Location
- 6034 W. 77th Street Burbank, Illinois 60459 United States 41°45′12″N 87°46′19″W﻿ / ﻿41.7533°N 87.772°W

Information
- School type: Secondary
- Opened: 1950
- School district: Reavis Township High School District 220
- Superintendent: Mr. Eric Novak
- Principal: Dr. Julie A. Schultz
- Staff: 128
- Teaching staff: 111
- Grades: 9-12
- Gender: coed
- Enrollment: 1,893 (2024-2025)
- Student to teacher ratio: 20:1
- Campus type: Suburban
- Colors: Navy Blue White
- Athletics conference: South Suburban Conference
- Mascot: Ricky the Ram
- Team name: Rams
- Accreditation: Illinois State Board of Education
- Publication: Rampage
- Newspaper: Blueprint
- Yearbook: Aries'
- Radio: WRHS
- Website: official website

= Reavis High School =

High school in Burbank, Illinois

William Claude Reavis High School simply known as Reavis is a public high school located in Burbank, Illinois, a near southwest suburb of Chicago. It is named for Dr. William Claude Reavis (1881–1955), a professor at the University of Chicago who played a major role in guaranteeing its completion.

==Academics==
In 2025, Reavis had an average SAT score of 1120, with 21% of the students reading at grade level and 16% of the students doing math at grade level. The school graduates 86% of its students, and 68% of the graduated students enroll in post-secondary education within 12 to 16 months. Additionally, Reavis also has over 1,000 students participating in career and technical education courses while enrolled at the school.

==Athletics and activities==
Reavis competes in the South Suburban Conference, which was formed in 2006. Reavis is also member of the Illinois High School Association (IHSA), which governs most sports and competitive activities in the state.

The following Reavis teams won or place top four in their respective state championship tournaments sponsored by the IHSA:
- Baseball: 2nd Place (1983–84)
- Bowling (Girls): 2nd Place (1988–89); 3rd Place (1983–84,1987–88)
- Drama: State Champions (2006–07, 2010–11, 2015–16, 2016–17, 2017–18, 2021–22, 2023-24, 2024-25); 2nd Place (2012–13, 2013–14, 2014–15, 2018-19)
- Football: State Champions (1982–83); 2nd Place (1980–81,1981–82)
- Group Interpretation: State Champions (2012–13, 2021-22, 2022–23); 2nd Place (2016–17); 3rd Place (2003–04, 2008–09)
- Speech: State champions (2024-25); 3rd Place (1971–72)
- Wrestling: State Champions (1960–61,1961–62,1964–65); 3rd Place (1957-28)

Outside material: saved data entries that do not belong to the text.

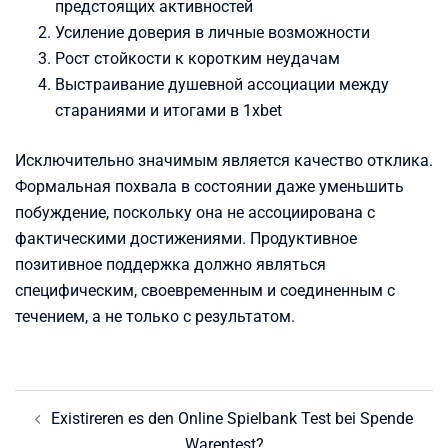
предстоящих активностей
Усиление доверия в личные возможности
Рост стойкости к коротким неудачам
Выстраивание душевной ассоциации между
стараниями и итогами в 1xbet
Исключительно значимым является качество отклика.
Формальная похвала в состоянии даже уменьшить
побуждение, поскольку она не ассоциирована с
фактическими достижениями. Продуктивное
позитивное поддержка должно являться
специфическим, своевременным и соединенным с
течением, а не только с результатом.
Post
Existireren es den Online Spielbank Test bei Spende
navigation
Warentest?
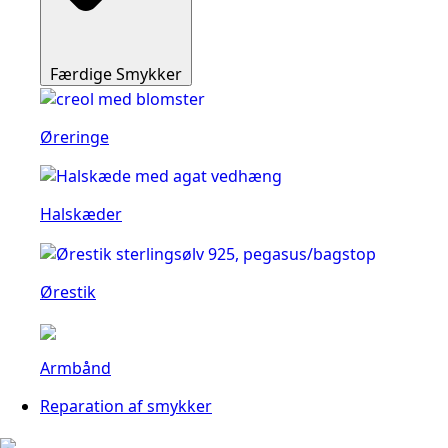
Færdige Smykker
Øreringe
Halskæder
Ørestik
Armbånd
Reparation af smykker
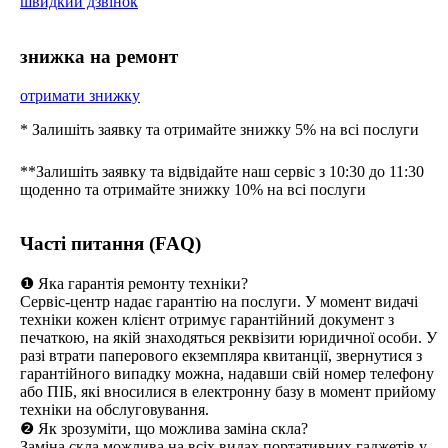
швидкий дзвінок
знижка на ремонт
отримати знижку
* Залишіть заявку та отримайте знижку 5% на всі послуги
**Залишіть заявку та відвідайте наш сервіс з 10:30 до 11:30
щоденно та отримайте знижку 10% на всі послуги
Часті питання (FAQ)
❶ Яка гарантія ремонту техніки?
Сервіс-центр надає гарантію на послуги. У момент видачі
техніки кожен клієнт отримує гарантійний документ з
печаткою, на якій знаходяться реквізити юридичної особи. У
разі втрати паперового екземпляра квитанції, звернутися з
гарантійного випадку можна, надавши свій номер телефону
або ПІБ, які вносилися в електронну базу в момент прийому
техніки на обслуговування.
❷ Як зрозуміти, що можлива заміна скла?
Заміна скла можлива на всіх видах портативних гаджетів у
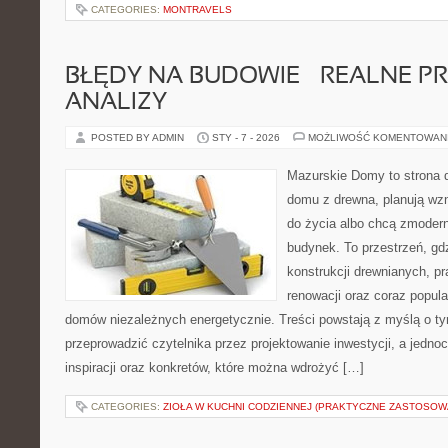
CATEGORIES:
MONTRAVELS
BŁĘDY NA BUDOWIE – REALNE PR
ANALIZY
POSTED BY ADMIN
STY - 7 - 2026
MOŻLIWOŚĆ KOMENTOWAN
Mazurskie Domy to strona d
domu z drewna, planują wz
do życia albo chcą zmodern
budynek. To przestrzeń, gd
konstrukcji drewnianych, p
renowacji oraz coraz popula
domów niezależnych energetycznie. Treści powstają z myślą o ty
przeprowadzić czytelnika przez projektowanie inwestycji, a jedno
inspiracji oraz konkretów, które można wdrożyć […]
CATEGORIES:
ZIOŁA W KUCHNI CODZIENNEJ (PRAKTYCZNE ZASTOSOW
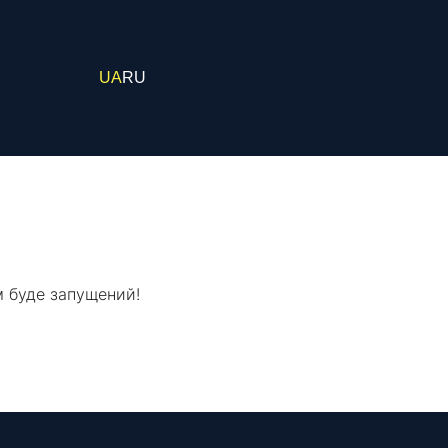
UA
RU
м буде запущений!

Reavis High School was the site for all of the wrestling matches at the 1959 Pan American Games.

== Notable alumni ==
- Lance Dreher (Class of 1973), two-time Mr. Universe and former Mr. America.
- Drew Fortier (Class of 2005), musician, songwriter, filmmaker, actor, and author.
- Ray Hanania (Class of 1971), journalist in the Chicago Southland.
- James Chico Hernandez (Class of 1972), World Cup Silver, 3-time British silver medalist in Sambo wrestling, Amateur Athletic Union Wrestling Hall of Fame, Maine Sports Hall of Fame and Wheaties Fame.
- Tom Lemming, college football recruiting analyst.
- Bobby Madritsch (Class of 1994), former Major League Baseball pitcher (2004–05), playing for the Seattle Mariners.
- Willy Roy (Class of 1961), IHSA State Wrestling Champion 1961. Former professional soccer player, and coach of the Chicago Sting and member of the National Soccer Hall of Fame.
- Brian Gutiérrez (Class of 2021), attacking midfielder for Club Deportivo Guadalajara and Mexico national football team.